Because we all knew not to trust Clinton, we got used it, we accepted it. Bush claimed we’d have every reason not to look at him in the same light as we did with Clinton and he’s right – Clinton’s election to office never really required the prevention of people from voting.

Nevermind personal bitterness and fear for the future, back to my list of big losers who might just end up winning. In writing this late at night I was fairly sure there’d be no bigger loser who ended up winning than
Bush, but the Democrats are going to come quite close. Why? Because despite losing the Presidency in 2000, by 2001, they might have the campaign finance reform that only staunch conservatives have prevented from becoming reality, by 2002, they should have majority controls of the House and Senate, especially after they witness the damage that Republicans will cause over the next two painful years, and by 2004, they should have soundly defeated Bush in an election.

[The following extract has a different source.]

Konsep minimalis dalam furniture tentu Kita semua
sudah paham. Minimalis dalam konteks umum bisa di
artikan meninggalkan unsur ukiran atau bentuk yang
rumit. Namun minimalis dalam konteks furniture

At some point, the American public will look at Bush with their usual, critical eye and see, not a man from Texas who seeks to ‘unify’ to avoid all of the usual stuffy politics, but rather a politician with alliances like every other rat. When they do, they’ll realize that they haven’t picked a very good one and he’ll be swept out of office.

The Republicans may have won big in 2000, but just barely, and not really at all. Bush scored the upset victory, but he’ll leave his party upset at the end of his four-year reign, a fool who will go down in history as the worst Bush to run this country, a difficult task as his only competition is his inept father.

And maybe that’s why the hounds didn’t tear down the gates – they wanted to see that competition on ineptitude, to see if the younger could pull out the big victory. All indicators point towards a win.